Detectives say genetic evidence ties the man arrested for an armed robbery at a Lake Steven espresso stand to an unsolved hold-up at a Snohomish market.
Prosecutors have charged Clinton Wheelock, 29, with first-degree robbery for both incidents. He was being held on $150,000 bail.
The Snohomish robbery happened Oct. 12 at Baker's Mini-Mart. The suspect came in wearing a black hoodie pulled up around his head. He slid the hood off, revealing a ski mask over his face. He pulled a gun on the clerk and ordered her to open the cash register. He grabbed money from the till and a bank bag containing more cash and lottery tickets.
A police dog tracked the robbery suspect to a parking lot behind the mini-mart, Snohomish County deputy prosecutor Matt Hunter wrote. Officers found a ski mask on the ground. The dog lost the robber's trail.
The mask was sent to the Washington State Patrol crime lab for analysis. Scientist found DNA on the material but the genetic evidence didn't match any samples in the state's database.
Two months later a masked man with a handgun robbed a barista at a Lake Stevens coffee stand. A police dog tracked a bare-chested Wheelock to a nearby culvert, court papers said. Police discovered a discarded hat, sweatshirt, gun, gloves and T-shirt leading up to the ditch. The pistol turned out to be a BB gun. The barista recognized the hat and gun as those used by the robber, Hunter wrote.
Those items were sent to the state crime lab for DNA testing. A genetic profile was submitted to the state database. It allegedly matched the DNA recovered from the discarded ski mask in Snohomish, court papers said.
Police have collected a sample of Wheelock's DNA for comparison.
Wheelock allegedly admitted he was in the Snohomish mini-mart in the past but denied robbing the store. He asked for a lawyer when he was confronted with the DNA evidence, Hunter wrote.

Records provided -
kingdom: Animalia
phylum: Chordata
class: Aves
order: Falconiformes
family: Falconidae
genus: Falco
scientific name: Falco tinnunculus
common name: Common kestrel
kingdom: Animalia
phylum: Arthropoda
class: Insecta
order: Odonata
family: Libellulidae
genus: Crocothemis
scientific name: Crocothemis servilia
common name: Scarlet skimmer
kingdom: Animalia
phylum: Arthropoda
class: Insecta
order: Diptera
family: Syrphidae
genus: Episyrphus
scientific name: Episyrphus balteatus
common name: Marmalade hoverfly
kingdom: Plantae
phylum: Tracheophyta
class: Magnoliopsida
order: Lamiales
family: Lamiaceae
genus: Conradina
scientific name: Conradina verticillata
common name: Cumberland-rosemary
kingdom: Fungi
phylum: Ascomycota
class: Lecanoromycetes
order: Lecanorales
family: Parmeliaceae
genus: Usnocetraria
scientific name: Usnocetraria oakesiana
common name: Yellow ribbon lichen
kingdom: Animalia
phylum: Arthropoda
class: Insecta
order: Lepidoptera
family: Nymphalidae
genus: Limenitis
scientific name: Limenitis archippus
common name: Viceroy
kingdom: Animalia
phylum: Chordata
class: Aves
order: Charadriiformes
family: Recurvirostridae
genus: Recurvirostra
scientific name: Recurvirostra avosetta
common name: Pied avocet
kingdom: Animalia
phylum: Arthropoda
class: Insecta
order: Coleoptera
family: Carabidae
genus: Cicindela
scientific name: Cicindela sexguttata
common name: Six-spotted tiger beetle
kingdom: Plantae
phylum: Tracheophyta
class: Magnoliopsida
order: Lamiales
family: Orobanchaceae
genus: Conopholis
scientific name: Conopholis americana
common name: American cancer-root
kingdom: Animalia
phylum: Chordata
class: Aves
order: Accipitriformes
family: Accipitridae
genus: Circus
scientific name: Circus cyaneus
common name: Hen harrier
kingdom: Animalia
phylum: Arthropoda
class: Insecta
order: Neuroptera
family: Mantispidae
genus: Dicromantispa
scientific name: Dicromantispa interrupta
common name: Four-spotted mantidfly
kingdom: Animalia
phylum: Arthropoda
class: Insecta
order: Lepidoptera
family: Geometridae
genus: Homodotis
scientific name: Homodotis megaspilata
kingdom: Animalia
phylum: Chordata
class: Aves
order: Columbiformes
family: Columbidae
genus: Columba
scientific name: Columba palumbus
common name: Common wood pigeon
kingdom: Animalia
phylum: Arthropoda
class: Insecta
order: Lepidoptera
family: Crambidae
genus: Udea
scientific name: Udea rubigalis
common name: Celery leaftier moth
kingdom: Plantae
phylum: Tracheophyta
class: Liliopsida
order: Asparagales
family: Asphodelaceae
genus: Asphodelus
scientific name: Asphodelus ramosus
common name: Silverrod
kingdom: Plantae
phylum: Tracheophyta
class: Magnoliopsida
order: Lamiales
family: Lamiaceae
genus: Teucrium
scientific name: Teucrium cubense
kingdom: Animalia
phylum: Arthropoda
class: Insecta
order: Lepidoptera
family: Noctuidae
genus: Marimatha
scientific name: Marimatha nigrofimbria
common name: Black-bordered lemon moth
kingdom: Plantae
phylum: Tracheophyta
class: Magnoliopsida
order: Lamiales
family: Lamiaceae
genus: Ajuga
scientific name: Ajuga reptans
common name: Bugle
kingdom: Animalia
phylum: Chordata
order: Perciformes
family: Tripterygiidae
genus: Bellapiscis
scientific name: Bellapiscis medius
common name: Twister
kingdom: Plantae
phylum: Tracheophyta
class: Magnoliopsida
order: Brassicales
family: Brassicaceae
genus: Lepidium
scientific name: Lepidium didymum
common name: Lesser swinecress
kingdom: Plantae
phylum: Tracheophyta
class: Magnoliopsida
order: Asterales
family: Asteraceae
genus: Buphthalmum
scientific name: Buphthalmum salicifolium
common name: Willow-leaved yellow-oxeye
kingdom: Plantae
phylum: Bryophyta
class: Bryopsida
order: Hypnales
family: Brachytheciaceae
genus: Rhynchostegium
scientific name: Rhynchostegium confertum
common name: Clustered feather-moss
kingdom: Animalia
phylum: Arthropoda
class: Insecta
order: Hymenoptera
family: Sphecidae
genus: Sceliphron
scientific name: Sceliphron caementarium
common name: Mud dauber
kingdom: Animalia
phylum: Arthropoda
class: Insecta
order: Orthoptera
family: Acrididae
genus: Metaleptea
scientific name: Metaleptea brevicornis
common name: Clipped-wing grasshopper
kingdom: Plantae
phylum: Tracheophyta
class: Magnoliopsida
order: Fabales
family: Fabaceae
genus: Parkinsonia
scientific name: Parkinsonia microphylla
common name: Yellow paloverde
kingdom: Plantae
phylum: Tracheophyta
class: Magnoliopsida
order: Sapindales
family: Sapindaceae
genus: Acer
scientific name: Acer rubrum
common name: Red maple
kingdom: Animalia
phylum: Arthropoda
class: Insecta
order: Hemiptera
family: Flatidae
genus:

Task instructions -
• A. In the robbery article, where did a police dog track Wheelock after the Lake Stevens coffee stand robbery?
• B. Quote the stretch of the robbery article from "The mask was" through "Snohomish, court papers said.".
Rely only on the article, not on the material.

List of solutions -
• A. To a nearby culvert.

• B.
The mask was sent to the Washington State Patrol crime lab for analysis. Scientist found DNA on the material but the genetic evidence didn't match any samples in the state's database.
Two months later a masked man with a handgun robbed a barista at a Lake Stevens coffee stand. A police dog tracked a bare-chested Wheelock to a nearby culvert, court papers said. Police discovered a discarded hat, sweatshirt, gun, gloves and T-shirt leading up to the ditch. The pistol turned out to be a BB gun. The barista recognized the hat and gun as those used by the robber, Hunter wrote.
Those items were sent to the state crime lab for DNA testing. A genetic profile was submitted to the state database. It allegedly matched the DNA recovered from the discarded ski mask in Snohomish, court papers said.